Holtz-Eakin said the Biden administration is taking credit for lower deficits over the past two years that largely occurred due to the end of coronavirus-related spending, rather than fixing the finances of Medicare and Social Security that will determine the long-term budget outlook.
“That doesn’t seem to be the right aspiration for a great country,” Holtz-Eakin said. “What they’re doing is essentially deferring the need to do anything real and genuinely fix the programs that are important to people.”
Deficit reduction also matches a priority of Sen. Joe Manchin of West Virginia, the key Democratic vote in the evenly split Senate who blocked the passage of Biden’s domestic and environmental agenda in December. The reduction also occurs amid rising interest rates on U.S. Treasury notes, a consequence of inflation running at 8.5% and the Federal Reserve’s efforts to reduce price pressures.

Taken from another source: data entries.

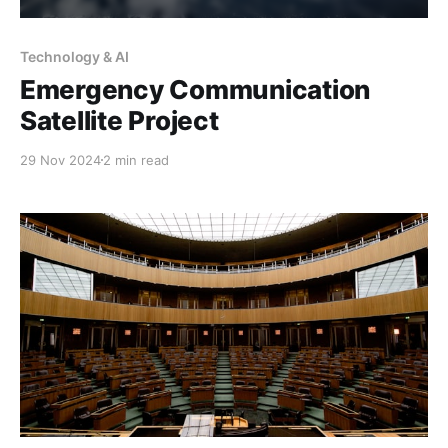
Technology & AI
Emergency Communication
Satellite Project
29 Nov 2024
2 min read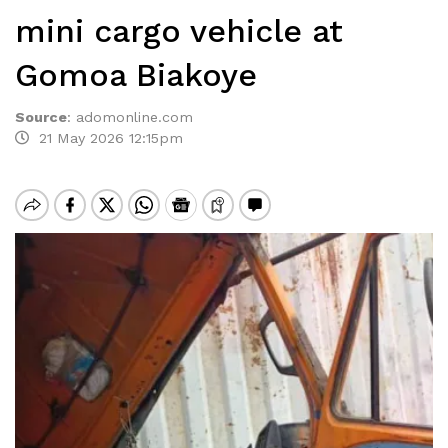
mini cargo vehicle at
Gomoa Biakoye
Source
:
adomonline.com
21 May 2026 12:15pm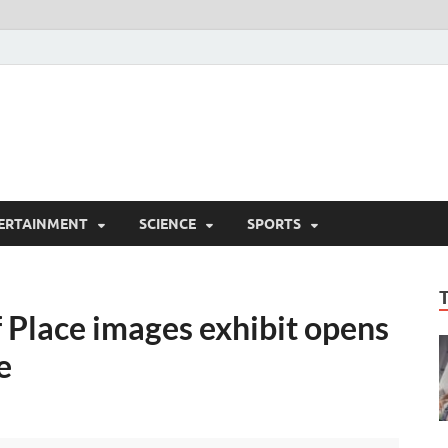
ERTAINMENT
SCIENCE
SPORTS
f Place images exhibit opens
e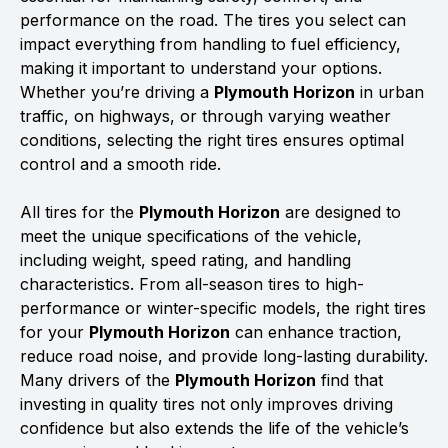
performance on the road. The tires you select can
impact everything from handling to fuel efficiency,
making it important to understand your options.
Whether you’re driving a
Plymouth Horizon
in urban
traffic, on highways, or through varying weather
conditions, selecting the right tires ensures optimal
control and a smooth ride.
All tires for the
Plymouth Horizon
are designed to
meet the unique specifications of the vehicle,
including weight, speed rating, and handling
characteristics. From all-season tires to high-
performance or winter-specific models, the right tires
for your
Plymouth Horizon
can enhance traction,
reduce road noise, and provide long-lasting durability.
Many drivers of the
Plymouth Horizon
find that
investing in quality tires not only improves driving
confidence but also extends the life of the vehicle’s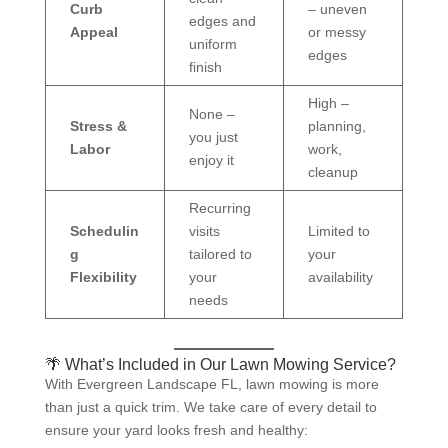
Curb
– uneven
edges and
Appeal
or messy
uniform
edges
finish
High –
None –
Stress &
planning,
you just
Labor
work,
enjoy it
cleanup
Recurring
Schedulin
visits
Limited to
g
tailored to
your
Flexibility
your
availability
needs
🌴 What’s Included in Our Lawn Mowing Service?
With Evergreen Landscape FL, lawn mowing is more
than just a quick trim. We take care of every detail to
ensure your yard looks fresh and healthy: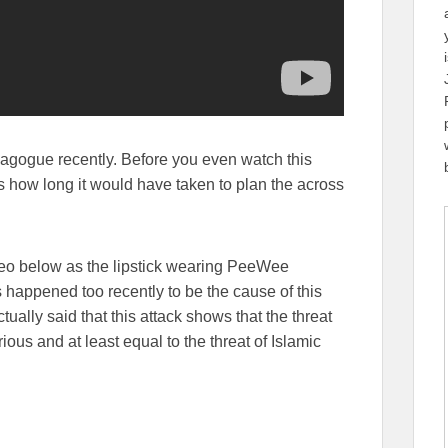
nagogue recently. Before you even watch this
 how long it would have taken to plan the across
eo below as the lipstick wearing PeeWee
 happened too recently to be the cause of this
ually said that this attack shows that the threat
rious and at least equal to the threat of Islamic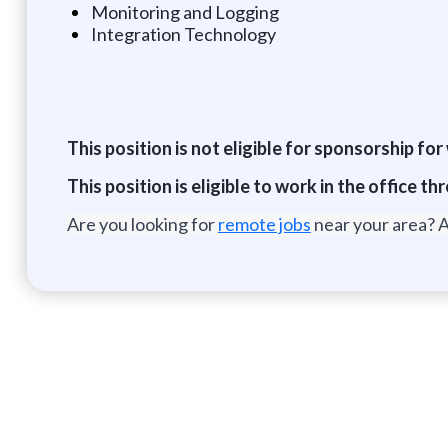
Monitoring and Logging
Integration Technology
This position is not eligible for sponsorship fo
This position is eligible to work in the office
Are you looking for
remote jobs
near your area? A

Within an hour of Biden’s remarks, Senate Republicans gathered to challenge Biden’s economic policies. Their core critique is that overspending in response to COVID-19 was paired with restrictions on domestic oil and natural gas production, leading to higher gasoline prices than under Trump.
‘The biggest drag on the U.S. economy right now involves the rising energy costs,” said Sen. Dan Sullivan, R-Alaska. “This is purely a self-inflicted wound by the Biden administration.”
One of the challenges for Biden is that voters have largely shrugged off deficit increases and seldom rewarded deficit cuts. Voters might discuss the idea of reducing deficits with pollsters, yet health care, incomes and inflation are often top of mind when casting their ballots.
Norman Ornstein, an emeritus scholar at the conservative American Enterprise Institute, noted that deficits are often “abstract” for voters. The recent low interest rates have also muted any potential economic drags from higher deficits, which have risen following the COVID-19 pandemic and, separately, the 2008 financial crisis, to help the economy recover.
“They’re more likely to respond to things that are in their wheelhouse or that they believe will have a more direct effect on their lives,” Ornstein said. Deficits are “a step removed for most voters, and we’ve been through periods where we’ve had the big deficits and debt and it’s not like it devastated directly people’s lives.”